‏ Job 16


2. Chap. xvi, 1 - xvii, 16 : Réponse de Job. — Vanité des paroles de ses amis (xvi, 1-5), auxquels Dieu l’a livré, bien que connaissant son innocence (xvi, 6-17). Il s’en remet à Dieu, persuadé qu’il interviendra en sa faveur (xvi, 18-xvii, 1). Dieu ne peut prendre le parti des méchants (xvii, 2-9). Job revient aux sombres perspectives de la mort (xvii, 10-16).

1Alors Job prit la parole et dit : 2J’ai souvent entendu de semblables harangues ;
vous êtes tous d’insupportables consolateurs.
3Quand finiront ces vains discours ?
Quel aiguillon t’excite à répliquer ?
4Moi aussi, je saurais parler comme vous,
si vous étiez à ma place ;
j’arrangerais de beaux discours à votre adresse,
je secouerais la tête sur vous ;
XVI, 4. Dans la Vulg., le vers. 4 en forme deux, en sorte qu’à partir du vers. 5, la Vulg. est en avant d’un vers, sur l’hébreu.

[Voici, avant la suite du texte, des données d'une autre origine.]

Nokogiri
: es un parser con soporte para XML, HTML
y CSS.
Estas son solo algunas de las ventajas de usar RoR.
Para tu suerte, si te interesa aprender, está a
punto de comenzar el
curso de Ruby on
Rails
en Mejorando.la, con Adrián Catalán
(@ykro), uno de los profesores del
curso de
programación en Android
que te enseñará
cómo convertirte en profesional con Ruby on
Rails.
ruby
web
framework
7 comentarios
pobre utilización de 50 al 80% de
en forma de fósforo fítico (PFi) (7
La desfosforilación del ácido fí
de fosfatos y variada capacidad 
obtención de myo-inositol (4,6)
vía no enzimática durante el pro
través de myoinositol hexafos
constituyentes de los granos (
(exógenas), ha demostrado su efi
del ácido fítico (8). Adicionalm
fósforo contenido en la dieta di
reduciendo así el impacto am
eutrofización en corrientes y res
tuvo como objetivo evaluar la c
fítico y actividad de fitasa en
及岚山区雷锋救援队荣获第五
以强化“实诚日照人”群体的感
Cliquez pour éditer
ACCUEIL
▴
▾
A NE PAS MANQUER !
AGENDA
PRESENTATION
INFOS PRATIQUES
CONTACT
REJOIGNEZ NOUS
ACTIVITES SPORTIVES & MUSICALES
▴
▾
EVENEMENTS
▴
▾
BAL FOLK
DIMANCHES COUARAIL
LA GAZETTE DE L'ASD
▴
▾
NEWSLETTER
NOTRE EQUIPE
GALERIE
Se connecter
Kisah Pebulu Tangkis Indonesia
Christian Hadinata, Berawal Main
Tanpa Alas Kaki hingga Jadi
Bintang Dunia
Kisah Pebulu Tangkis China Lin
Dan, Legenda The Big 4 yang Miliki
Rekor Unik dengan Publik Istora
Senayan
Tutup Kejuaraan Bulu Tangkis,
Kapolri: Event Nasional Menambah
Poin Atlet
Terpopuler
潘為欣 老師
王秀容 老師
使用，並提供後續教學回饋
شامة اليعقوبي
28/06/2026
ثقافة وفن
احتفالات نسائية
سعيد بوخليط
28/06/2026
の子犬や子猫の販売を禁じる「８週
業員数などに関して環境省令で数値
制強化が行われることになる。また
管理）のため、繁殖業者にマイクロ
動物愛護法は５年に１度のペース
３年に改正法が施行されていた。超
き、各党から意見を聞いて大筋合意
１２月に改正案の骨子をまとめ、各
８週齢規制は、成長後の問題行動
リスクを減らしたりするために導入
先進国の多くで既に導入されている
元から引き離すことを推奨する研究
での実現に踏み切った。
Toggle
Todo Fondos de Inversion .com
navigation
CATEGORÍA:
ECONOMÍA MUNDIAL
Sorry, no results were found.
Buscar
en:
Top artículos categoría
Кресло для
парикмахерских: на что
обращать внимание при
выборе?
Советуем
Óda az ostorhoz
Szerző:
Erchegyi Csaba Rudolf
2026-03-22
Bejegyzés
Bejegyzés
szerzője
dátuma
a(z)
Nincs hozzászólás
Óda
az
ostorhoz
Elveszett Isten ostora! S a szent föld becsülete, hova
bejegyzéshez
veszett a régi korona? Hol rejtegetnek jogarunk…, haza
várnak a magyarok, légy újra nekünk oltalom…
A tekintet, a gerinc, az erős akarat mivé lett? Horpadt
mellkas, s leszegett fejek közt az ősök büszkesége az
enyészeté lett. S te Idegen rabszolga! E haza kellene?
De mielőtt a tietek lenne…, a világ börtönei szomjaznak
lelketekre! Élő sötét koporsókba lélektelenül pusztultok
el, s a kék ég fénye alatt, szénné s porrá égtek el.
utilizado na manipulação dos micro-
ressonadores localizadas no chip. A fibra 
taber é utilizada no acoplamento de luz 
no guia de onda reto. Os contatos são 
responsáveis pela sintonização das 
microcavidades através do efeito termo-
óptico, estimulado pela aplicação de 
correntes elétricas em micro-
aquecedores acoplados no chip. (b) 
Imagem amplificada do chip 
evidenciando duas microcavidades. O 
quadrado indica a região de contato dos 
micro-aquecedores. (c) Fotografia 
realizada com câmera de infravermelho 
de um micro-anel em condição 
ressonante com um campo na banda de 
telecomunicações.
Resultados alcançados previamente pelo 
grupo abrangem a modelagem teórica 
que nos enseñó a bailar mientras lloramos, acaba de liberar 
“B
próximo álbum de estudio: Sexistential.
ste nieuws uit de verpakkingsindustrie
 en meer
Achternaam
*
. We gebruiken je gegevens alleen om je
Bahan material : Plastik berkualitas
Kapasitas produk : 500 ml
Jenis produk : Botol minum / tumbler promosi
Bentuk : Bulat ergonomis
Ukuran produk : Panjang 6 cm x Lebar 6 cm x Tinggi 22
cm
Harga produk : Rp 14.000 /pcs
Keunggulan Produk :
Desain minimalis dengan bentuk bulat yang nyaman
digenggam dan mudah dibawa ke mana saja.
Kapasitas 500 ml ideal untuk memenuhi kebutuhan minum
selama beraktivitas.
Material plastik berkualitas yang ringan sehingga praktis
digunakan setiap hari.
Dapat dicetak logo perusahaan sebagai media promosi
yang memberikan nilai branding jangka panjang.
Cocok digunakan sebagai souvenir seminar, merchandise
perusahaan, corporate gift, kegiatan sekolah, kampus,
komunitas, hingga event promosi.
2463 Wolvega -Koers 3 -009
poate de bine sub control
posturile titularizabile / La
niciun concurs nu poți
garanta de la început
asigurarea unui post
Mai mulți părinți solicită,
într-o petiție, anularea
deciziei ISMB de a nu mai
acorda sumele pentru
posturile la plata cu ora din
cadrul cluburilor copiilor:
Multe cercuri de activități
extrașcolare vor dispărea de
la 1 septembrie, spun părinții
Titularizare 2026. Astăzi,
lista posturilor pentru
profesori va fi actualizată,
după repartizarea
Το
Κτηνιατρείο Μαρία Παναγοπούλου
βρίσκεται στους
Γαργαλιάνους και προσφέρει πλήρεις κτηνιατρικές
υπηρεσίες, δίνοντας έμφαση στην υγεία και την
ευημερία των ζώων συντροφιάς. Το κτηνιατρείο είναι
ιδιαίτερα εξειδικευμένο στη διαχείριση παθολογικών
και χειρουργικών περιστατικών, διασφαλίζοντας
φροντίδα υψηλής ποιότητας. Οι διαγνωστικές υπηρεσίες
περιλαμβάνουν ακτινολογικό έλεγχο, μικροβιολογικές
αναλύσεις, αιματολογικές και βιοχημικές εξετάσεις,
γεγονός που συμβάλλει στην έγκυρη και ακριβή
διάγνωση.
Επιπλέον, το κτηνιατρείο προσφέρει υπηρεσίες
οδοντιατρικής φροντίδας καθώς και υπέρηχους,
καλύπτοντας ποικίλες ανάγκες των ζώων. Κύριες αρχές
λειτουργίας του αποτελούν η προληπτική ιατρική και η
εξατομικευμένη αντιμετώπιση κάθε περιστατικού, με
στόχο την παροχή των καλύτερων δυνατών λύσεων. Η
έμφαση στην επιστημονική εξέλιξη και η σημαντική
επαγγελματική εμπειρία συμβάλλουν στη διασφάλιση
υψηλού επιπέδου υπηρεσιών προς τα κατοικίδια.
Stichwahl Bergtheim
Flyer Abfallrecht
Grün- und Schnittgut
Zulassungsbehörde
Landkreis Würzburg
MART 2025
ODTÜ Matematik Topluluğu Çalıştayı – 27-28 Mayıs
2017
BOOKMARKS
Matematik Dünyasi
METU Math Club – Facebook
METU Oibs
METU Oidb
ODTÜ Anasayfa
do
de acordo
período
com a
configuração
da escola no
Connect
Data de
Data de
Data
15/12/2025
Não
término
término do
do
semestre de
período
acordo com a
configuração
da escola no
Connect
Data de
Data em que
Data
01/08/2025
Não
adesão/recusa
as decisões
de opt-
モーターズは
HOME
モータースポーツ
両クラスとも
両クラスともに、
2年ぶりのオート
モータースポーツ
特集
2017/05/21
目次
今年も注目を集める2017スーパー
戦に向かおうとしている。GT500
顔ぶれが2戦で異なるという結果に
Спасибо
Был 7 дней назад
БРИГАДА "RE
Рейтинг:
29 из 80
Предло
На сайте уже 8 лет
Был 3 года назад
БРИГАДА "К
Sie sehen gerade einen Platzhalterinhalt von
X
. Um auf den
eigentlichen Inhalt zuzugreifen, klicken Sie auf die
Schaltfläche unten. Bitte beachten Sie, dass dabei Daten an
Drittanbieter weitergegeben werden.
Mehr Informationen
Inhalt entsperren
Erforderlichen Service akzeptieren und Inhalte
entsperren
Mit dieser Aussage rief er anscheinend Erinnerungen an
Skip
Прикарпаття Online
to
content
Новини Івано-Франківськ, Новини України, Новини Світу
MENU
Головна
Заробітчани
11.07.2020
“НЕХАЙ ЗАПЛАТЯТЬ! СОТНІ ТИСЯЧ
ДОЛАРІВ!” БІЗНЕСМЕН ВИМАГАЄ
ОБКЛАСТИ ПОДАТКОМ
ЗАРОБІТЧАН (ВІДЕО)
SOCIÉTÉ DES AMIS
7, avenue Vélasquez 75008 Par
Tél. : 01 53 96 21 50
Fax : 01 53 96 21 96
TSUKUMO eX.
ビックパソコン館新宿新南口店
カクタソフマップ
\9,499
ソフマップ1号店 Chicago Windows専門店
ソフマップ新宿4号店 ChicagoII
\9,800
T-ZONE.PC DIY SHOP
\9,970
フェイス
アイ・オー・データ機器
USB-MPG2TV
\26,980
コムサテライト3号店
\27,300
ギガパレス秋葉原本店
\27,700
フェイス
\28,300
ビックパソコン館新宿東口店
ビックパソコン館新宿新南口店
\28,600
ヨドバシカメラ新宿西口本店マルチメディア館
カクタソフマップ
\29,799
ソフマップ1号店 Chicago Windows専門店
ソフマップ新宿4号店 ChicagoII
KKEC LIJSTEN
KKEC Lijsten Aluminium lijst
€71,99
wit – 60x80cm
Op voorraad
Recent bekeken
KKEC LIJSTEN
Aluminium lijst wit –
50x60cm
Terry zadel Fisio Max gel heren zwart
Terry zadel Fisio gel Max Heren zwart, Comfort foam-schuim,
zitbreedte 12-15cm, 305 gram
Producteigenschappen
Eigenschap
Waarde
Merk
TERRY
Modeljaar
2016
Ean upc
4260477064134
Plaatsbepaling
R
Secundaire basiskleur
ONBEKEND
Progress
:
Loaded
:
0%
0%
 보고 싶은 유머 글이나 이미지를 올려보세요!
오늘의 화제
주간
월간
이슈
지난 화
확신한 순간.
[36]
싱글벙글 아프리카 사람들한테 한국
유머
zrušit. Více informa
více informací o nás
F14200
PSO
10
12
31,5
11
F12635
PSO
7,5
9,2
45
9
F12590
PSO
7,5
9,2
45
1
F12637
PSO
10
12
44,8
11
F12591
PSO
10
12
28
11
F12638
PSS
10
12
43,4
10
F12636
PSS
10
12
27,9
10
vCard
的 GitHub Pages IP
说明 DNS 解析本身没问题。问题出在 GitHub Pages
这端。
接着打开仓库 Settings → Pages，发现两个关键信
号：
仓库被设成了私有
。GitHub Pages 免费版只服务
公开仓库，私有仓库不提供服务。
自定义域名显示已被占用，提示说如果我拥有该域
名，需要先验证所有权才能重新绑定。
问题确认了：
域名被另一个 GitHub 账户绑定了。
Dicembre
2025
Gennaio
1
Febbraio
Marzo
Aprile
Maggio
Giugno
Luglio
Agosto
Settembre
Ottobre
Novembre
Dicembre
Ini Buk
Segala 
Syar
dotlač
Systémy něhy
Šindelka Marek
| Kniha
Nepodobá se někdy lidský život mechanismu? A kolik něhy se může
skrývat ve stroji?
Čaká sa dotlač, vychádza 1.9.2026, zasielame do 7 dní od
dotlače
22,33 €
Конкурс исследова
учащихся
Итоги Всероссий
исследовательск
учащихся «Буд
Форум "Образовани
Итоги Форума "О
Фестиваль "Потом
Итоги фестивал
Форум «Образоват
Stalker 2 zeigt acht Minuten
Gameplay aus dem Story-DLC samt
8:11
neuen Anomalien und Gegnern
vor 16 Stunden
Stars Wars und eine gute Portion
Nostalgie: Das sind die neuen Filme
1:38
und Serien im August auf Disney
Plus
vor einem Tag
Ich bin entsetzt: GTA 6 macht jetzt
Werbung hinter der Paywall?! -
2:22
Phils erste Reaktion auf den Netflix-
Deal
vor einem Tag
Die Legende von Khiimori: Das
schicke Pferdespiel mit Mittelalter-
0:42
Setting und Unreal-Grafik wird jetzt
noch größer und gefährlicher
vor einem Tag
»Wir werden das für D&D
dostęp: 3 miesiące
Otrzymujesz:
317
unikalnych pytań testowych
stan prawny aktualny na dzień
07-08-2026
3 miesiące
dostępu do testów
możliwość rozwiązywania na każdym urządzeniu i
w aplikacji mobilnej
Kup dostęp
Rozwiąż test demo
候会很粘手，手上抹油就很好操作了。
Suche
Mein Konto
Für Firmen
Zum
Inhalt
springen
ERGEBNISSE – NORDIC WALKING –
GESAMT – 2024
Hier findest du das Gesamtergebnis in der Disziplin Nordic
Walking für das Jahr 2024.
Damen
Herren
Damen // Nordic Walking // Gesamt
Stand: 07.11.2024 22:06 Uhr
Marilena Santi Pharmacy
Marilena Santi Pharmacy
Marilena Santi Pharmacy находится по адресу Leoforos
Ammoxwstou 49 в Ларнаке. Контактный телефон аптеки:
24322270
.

5je vous encouragerais de la bouche,
et vous auriez pour soulagement l’agitation de mes lèvres.

6Si je parle, ma douleur n’est pas adoucie ;
si je me tais, en est-elle soulagée ?
6.  En est-elle soulagée, m. à m. qu’est-ce qui s’en va de moi.

7Aujourd’hui, hélas ! Dieu a épuisé mes forces…
ô Dieu, tu as moissonné tous mes proches.
8Tu me garrottes… c’est un témoignage contre moi !…
ma maigreur se lève contre moi, en face elle m’accuse.
9Sa colère me déchire et me poursuit,
il grince des dents contre moi ;
mon ennemi darde sur moi ses regards.
10Ils ouvrent leur bouche pour me dévorer,
ils me frappent la joue avec outrage,
ils se liguent tous ensemble pour me perdre.
11Dieu m’a livré au pervers,
il m’a jeté entre les mains des méchants.
12J’étais en paix, et il m’a secoué,
il m’a saisi par la nuque, et il m’a brisé.
Il m’a posé en but à ses traits,
13ses flèches volent autour de moi ;
il perce mes flancs sans pitié,
il répand mes entrailles sur la terre ;
14il me fait brèche sur brèche,
il fond sur moi comme un géant.
15J’ai cousu un sac sur ma peau,
et j’ai roulé mon front dans la poussière.
16Mon visage est tout rouge de larmes,
et l’ombre de la mort s’étend sur mes paupières,
17quoiqu’il n’y ait pas d’iniquités dans mes mains,
et que ma prière soit pure.

18Ô terre, ne couvre point mon sang,
et que mes cris s’élèvent librement !
19À cette heure même,
voici que j’ai mon témoin dans le ciel,
mon défenseur dans les hauts lieux.
20Mes amis se moquent de moi,
c’est vers Dieu que pleurent mes yeux.
21Qu’il juge lui-même entre Dieu et l’homme,
entre le fils de l’homme et son semblable !
22Car les années qui me sont comptés s’écoulent,
et j’entre dans un sentier d’où je ne reviendrai pas.
28. Le sang que n’absorbait pas la terre criait, comme celui d’Abel, vengeance vers le ciel, Job estime que, même s’il mourrait, Dieu lui rendrait témoignage. —  Et que mes cris s’élèvent librement, m. à m. et qu’il n’y ait pas de lieu fixé pour mes cris.